Thompson et al v. Corizon Inc
ORDER granting 11 Motion to Approve/Approval and Motion to Dismiss. The complaint and all claims in this action against defts are dismissed with prejudice. Signed by Judge Kristine G. Baker on 4/1/13. (kpr)
IN THE UNITED STATES DISTRICT COURT
EASTERN DISTRICT OF ARKANSAS
PINE BLUFF DIVISION
CHRISTY THOMPSON, FOEST RATHEY-WITHERSPOON,
AND WINONA ROBINSON, INDIVIDUALLY AND
ON BEHALF OF OTHERS SIMILARLY SITUATED
Case No. 5:12CV00164 KGB
f/k/a CORRECTIONAL MEDICAL SERVICES, INC.
d/b/a CORRECTIONAL MEDICAL SYSTEMS
ORDER OF DISMISSAL
Plaintiffs Christy Thompson, Foest Rathey-Witherspoon, and Winona Robinson filed this
matter on behalf of themselves and all others similarly situated, asserting claims under the Fair
Labor Standards Act (“FLSA”), 29 U.S.C. § 201 et seq. Before the Court is the parties’ joint
motion to approve settlement agreement and to dismiss the case with prejudice (Dkt. No. 11).
The parties have reached a settlement agreement in this case and hereby request that this Court
approve the settlement and dismiss the case with prejudice.

☆ ☆ ☆ ☆

WHAT YOU NEED TO DO:
- A) List the names of all the plaintiffs named in the order of dismissal.
- B) State whether each statement agrees with the order of dismissal, answering yes or no and quoting the deciding words: (i) The matter is before the Pine Bluff Division. (ii) The claims against the defendants are dismissed without prejudice. (iii) The parties' joint motion appears as Dkt. No. 11.
- C) Quote the order of dismissal from "d/b/a CORRECTIONAL MEDICAL" up to and including "case with prejudice.".

(Stored data entries)
☆ ☆ ☆ ☆

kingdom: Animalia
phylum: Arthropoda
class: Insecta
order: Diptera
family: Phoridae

☆ ☆ ☆ ☆

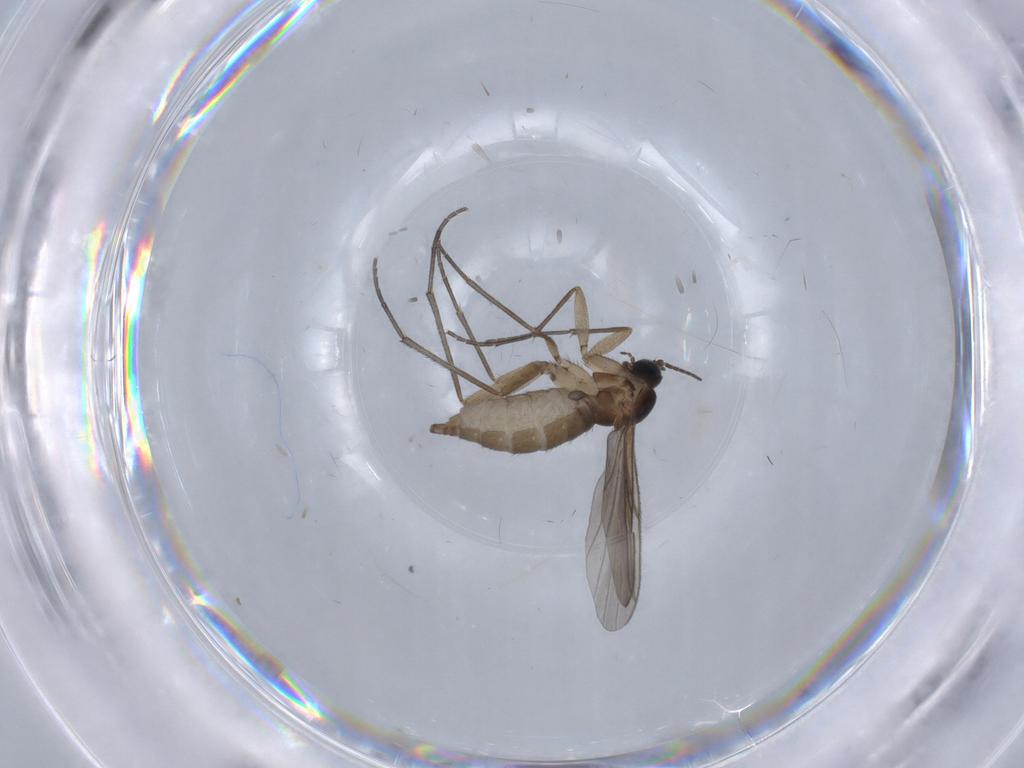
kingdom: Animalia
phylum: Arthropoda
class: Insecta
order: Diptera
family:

☆ ☆ ☆ ☆

ANSWERS FOR EACH ITEM:
- A) Christy Thompson, Foest Rathey-Witherspoon, Winona Robinson

- B)
(i) Yes: "PINE BLUFF DIVISION"
(ii) No: "The complaint and all claims in this action against defts are dismissed with prejudice."
(iii) Yes: "motion to approve settlement agreement and to dismiss the case with prejudice (Dkt. No. 11)"

- C)
d/b/a CORRECTIONAL MEDICAL SYSTEMS
ORDER OF DISMISSAL
Plaintiffs Christy Thompson, Foest Rathey-Witherspoon, and Winona Robinson filed this
matter on behalf of themselves and all others similarly situated, asserting claims under the Fair
Labor Standards Act (“FLSA”), 29 U.S.C. § 201 et seq. Before the Court is the parties’ joint
motion to approve settlement agreement and to dismiss the case with prejudice (Dkt. No. 11).
The parties have reached a settlement agreement in this case and hereby request that this Court
approve the settlement and dismiss the case with prejudice.